Exercise objective -
Filter the entries, keeping every line with the word "ubuntu".

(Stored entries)

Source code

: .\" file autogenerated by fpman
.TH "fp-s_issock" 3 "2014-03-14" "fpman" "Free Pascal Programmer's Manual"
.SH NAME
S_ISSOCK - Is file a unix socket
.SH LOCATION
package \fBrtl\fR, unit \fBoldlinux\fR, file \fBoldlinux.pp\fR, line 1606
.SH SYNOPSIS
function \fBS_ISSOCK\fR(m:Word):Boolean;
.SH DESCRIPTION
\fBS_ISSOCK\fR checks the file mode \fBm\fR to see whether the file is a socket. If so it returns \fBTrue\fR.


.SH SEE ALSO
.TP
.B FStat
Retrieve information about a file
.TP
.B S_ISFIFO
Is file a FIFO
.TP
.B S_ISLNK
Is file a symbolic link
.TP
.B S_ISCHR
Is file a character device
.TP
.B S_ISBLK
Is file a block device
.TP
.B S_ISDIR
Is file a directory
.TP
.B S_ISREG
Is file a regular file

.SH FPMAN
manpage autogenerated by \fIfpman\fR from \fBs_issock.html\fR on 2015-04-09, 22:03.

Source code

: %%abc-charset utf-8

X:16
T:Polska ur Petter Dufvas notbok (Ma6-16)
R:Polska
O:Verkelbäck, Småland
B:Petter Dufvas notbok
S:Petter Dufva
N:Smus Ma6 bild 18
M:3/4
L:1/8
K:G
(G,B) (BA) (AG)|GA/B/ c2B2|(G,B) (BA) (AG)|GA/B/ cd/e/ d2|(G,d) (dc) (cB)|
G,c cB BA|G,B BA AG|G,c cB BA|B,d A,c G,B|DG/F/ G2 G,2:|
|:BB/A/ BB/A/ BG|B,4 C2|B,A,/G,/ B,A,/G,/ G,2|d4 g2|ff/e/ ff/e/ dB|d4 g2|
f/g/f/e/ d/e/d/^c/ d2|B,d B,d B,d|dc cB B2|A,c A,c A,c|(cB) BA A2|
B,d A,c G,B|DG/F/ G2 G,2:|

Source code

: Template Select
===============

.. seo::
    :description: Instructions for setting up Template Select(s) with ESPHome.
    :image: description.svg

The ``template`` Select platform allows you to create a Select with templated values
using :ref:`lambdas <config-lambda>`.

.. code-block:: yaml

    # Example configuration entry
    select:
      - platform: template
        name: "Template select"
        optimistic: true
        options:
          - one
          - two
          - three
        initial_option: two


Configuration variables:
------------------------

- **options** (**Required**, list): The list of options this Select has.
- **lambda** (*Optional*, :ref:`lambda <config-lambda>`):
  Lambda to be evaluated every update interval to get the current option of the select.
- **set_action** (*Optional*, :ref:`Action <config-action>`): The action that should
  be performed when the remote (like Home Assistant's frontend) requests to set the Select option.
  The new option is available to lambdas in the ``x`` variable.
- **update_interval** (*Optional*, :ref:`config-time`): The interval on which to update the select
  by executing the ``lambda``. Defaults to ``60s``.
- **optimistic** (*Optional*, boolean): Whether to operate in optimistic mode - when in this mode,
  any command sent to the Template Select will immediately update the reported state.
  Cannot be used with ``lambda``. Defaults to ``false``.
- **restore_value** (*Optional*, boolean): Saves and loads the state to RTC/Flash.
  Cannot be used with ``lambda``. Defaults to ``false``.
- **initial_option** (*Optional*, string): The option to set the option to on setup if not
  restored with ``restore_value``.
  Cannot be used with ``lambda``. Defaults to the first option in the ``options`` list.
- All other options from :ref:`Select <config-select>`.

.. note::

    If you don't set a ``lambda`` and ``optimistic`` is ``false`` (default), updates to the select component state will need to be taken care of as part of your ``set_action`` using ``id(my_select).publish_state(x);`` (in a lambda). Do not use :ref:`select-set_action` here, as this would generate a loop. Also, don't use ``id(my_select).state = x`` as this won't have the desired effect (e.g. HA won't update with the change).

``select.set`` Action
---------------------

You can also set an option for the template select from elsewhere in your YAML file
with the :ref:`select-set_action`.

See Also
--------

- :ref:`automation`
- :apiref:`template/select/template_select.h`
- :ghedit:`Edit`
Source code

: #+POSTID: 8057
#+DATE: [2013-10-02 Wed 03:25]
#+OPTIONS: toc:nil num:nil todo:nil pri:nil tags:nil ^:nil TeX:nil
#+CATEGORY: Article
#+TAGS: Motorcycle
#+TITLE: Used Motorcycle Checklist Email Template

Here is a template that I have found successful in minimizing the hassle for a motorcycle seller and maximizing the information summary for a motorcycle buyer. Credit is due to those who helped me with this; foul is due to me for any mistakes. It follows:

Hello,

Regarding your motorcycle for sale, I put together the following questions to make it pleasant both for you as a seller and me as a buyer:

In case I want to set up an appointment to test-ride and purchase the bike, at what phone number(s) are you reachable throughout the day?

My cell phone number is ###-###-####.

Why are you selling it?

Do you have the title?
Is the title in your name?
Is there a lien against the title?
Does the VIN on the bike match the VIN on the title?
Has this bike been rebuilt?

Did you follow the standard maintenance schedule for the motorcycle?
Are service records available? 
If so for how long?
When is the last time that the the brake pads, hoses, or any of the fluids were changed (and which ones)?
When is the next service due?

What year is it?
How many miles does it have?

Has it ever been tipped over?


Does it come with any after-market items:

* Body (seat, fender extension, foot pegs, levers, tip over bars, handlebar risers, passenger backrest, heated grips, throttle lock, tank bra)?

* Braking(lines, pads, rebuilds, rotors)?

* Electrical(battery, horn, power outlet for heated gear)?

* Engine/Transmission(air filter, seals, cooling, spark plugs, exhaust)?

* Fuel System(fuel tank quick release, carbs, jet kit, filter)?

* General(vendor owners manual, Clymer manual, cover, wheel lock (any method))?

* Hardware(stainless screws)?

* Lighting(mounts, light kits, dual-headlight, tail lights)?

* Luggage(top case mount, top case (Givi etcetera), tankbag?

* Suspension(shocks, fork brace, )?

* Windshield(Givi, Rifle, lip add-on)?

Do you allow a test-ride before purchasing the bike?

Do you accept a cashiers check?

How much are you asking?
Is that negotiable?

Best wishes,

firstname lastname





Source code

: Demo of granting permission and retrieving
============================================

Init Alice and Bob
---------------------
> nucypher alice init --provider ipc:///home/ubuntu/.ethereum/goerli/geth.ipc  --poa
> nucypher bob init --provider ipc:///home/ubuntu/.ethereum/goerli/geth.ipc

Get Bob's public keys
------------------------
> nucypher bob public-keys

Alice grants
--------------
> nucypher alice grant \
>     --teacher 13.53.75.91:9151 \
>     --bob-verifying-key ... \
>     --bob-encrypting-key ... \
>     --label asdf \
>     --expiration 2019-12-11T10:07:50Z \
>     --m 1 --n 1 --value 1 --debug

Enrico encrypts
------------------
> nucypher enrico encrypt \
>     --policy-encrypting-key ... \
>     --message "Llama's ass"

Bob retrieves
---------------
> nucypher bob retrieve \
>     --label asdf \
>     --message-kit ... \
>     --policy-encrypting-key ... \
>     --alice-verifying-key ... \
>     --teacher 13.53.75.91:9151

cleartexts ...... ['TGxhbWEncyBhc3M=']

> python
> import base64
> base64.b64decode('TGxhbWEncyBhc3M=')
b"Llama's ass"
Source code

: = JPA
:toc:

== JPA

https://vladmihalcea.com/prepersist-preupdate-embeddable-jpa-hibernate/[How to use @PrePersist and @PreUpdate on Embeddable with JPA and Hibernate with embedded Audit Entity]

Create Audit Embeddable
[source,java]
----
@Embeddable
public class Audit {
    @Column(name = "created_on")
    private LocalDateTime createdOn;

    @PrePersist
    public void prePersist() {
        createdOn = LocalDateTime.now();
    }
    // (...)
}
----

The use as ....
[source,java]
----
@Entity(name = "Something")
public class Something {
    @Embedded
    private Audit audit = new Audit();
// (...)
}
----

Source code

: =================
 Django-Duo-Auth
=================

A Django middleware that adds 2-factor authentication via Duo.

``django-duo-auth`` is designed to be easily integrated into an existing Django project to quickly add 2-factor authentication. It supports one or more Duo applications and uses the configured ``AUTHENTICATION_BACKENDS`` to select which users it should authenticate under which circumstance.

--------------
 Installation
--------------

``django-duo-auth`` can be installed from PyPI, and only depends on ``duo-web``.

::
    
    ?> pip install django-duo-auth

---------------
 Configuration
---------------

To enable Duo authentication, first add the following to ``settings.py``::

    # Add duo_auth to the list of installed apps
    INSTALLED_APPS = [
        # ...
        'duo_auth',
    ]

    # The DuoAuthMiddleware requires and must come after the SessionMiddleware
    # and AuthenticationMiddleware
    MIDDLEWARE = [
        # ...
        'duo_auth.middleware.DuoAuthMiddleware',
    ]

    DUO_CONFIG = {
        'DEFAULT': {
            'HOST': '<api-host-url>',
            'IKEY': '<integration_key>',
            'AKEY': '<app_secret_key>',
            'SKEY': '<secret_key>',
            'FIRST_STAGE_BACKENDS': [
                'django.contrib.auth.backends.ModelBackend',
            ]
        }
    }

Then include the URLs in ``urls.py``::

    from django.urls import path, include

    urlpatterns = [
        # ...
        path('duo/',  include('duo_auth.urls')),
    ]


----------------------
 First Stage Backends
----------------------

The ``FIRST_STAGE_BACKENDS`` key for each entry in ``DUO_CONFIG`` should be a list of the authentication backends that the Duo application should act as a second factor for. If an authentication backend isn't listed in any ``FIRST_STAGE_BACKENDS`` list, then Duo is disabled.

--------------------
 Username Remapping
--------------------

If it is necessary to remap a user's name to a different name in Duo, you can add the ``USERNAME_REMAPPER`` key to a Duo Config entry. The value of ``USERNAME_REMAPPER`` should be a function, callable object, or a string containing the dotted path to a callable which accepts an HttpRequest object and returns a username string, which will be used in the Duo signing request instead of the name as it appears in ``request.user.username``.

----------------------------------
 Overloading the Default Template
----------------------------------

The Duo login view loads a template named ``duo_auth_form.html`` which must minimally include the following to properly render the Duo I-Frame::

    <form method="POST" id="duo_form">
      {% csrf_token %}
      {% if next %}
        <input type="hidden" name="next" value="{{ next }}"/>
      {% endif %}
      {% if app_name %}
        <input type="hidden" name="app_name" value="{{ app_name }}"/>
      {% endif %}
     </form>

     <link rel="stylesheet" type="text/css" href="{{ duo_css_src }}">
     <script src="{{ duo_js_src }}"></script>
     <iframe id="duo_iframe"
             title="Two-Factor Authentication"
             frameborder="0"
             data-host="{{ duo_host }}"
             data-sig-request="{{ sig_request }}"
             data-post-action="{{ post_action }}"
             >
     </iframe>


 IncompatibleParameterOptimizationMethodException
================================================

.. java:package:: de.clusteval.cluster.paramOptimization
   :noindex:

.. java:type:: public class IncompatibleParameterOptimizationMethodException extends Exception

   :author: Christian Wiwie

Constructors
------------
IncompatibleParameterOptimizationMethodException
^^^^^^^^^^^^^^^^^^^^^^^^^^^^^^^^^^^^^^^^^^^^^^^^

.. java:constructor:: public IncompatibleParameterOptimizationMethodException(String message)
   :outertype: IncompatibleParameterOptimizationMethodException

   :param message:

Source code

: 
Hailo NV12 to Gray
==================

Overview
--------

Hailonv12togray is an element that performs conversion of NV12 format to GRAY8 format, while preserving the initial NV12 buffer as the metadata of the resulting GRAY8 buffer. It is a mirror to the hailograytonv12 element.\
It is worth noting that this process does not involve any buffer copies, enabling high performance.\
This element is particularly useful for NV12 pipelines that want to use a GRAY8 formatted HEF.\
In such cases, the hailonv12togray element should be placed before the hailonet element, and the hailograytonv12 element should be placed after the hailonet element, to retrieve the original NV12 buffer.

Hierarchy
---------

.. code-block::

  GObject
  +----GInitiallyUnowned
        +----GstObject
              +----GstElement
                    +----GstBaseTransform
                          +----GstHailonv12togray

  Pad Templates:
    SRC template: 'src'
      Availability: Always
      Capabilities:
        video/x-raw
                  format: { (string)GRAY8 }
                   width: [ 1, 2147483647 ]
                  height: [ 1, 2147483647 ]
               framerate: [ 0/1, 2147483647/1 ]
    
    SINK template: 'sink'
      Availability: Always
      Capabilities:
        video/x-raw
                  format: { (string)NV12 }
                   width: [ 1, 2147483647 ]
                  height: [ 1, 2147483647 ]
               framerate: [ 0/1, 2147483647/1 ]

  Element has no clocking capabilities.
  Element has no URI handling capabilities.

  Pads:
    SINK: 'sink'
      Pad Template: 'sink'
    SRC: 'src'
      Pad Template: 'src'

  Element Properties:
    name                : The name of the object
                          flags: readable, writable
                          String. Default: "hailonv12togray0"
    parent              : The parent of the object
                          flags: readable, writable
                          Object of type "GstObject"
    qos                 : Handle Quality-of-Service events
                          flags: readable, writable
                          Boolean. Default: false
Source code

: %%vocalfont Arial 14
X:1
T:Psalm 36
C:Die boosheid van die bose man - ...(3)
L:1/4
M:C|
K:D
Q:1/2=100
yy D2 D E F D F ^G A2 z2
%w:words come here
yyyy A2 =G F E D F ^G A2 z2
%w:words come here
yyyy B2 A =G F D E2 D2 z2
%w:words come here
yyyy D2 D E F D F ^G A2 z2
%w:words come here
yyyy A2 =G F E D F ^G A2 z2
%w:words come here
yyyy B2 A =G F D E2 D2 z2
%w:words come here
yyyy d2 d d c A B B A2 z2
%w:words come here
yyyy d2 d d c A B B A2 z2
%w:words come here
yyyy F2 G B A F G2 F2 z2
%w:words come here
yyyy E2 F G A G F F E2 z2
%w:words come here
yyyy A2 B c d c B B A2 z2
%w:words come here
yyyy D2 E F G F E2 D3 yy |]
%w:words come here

Solved exercise -
> nucypher alice init --provider ipc:///home/ubuntu/.ethereum/goerli/geth.ipc  --poa
> nucypher bob init --provider ipc:///home/ubuntu/.ethereum/goerli/geth.ipc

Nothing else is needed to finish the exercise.